2. Add Value to Your Product or Service
Consumers are more likely to purchase products and services if they perceive they are essential to maintaining their values. Add value to your product or service by delivering value benefits to your customers.

People who have a family history of disease will look to their doctors for advice on how to manage their risk. By using a test more advanced than the routine offering — such as genetic testing or a comprehensive cholesterol profile — patients get a better picture of their likelihood of also suffering from the disease.

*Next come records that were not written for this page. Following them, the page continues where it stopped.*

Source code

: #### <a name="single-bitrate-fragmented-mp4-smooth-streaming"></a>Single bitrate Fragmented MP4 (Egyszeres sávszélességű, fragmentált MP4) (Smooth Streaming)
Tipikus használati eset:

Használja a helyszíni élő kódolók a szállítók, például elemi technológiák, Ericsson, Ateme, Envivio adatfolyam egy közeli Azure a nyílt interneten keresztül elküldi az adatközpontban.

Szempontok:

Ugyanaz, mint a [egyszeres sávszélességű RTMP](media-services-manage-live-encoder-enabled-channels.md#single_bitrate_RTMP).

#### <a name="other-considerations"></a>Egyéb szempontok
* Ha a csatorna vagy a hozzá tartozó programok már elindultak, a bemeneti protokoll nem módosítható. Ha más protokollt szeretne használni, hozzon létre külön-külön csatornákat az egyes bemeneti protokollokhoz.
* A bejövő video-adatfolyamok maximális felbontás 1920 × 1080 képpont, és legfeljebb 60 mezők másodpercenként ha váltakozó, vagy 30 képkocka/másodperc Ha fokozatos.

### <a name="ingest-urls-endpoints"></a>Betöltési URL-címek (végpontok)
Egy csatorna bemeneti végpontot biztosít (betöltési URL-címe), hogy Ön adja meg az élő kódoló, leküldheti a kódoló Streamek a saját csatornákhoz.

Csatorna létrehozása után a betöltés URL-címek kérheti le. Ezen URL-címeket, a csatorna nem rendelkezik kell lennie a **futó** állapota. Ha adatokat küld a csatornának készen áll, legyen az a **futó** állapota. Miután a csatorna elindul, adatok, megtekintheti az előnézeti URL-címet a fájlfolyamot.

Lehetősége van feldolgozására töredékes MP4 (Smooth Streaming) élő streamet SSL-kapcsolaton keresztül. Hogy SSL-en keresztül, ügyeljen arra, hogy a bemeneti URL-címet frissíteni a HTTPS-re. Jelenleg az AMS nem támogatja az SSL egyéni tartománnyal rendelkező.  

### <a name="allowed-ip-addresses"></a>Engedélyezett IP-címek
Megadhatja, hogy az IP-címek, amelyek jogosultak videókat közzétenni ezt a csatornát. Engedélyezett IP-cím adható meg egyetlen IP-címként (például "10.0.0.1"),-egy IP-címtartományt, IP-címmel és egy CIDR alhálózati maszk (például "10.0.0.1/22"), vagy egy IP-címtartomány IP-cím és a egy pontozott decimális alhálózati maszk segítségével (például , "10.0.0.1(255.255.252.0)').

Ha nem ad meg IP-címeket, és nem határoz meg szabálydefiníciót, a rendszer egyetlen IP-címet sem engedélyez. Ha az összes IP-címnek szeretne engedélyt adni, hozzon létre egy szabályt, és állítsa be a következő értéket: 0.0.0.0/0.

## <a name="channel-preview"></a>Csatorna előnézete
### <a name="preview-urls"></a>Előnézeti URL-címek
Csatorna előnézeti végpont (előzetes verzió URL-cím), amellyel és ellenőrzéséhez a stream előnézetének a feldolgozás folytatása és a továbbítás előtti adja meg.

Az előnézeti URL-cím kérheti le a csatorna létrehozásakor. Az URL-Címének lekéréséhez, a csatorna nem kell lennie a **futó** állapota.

They also are able to make proactive choices in their health and take control of their lifestyle, diet and exercise.

3. Develop a Tactical Advertising or Marketing Plan
Whether it’s B2B or B2C, advertising and marketing is essential to growing patient volume and demand for your services. This is how you communicate your products’ or services’ value to your established audience. Your audience and key messages will determine what tactics are most appropriate.

For example, if you’re marketing a medical device to a universe of prospects that are comprised of only a few thousand individuals, advertising — even in trade media — is probably going to be cost ineffective. Direct marketing would likely be a far more cost-effective tactic, along with a hands-on learning workshop during an upcoming conference.

4. Engage Your Customers
If a customer is happy with the service they receive, they are likely to use your company again. There are several ways to engage with your customers, including market research surveys and focus groups.

Social media is also great tool to engage customers, and it’s highly cost-effective. Social media (such as Facebook for consumers and LinkedIn for professionals) can be used to start a two-way conversation about your product or service. It’s the modern day “word-of-mouth.”

If you’ve seen one of Armada’s case studies, or read about a project here on our blog, you will notice elements of the strategic planning process in medical marketing:

  • the establishment of realistic, achievable goals
  • the development of strategies and tactics to reach those goals
  • and a verifiable means of ROI measurement


Starting with this outline for success, the majority of your marketing initiatives will likely be successful.

Jessica is a Senior Account Manager at Armada.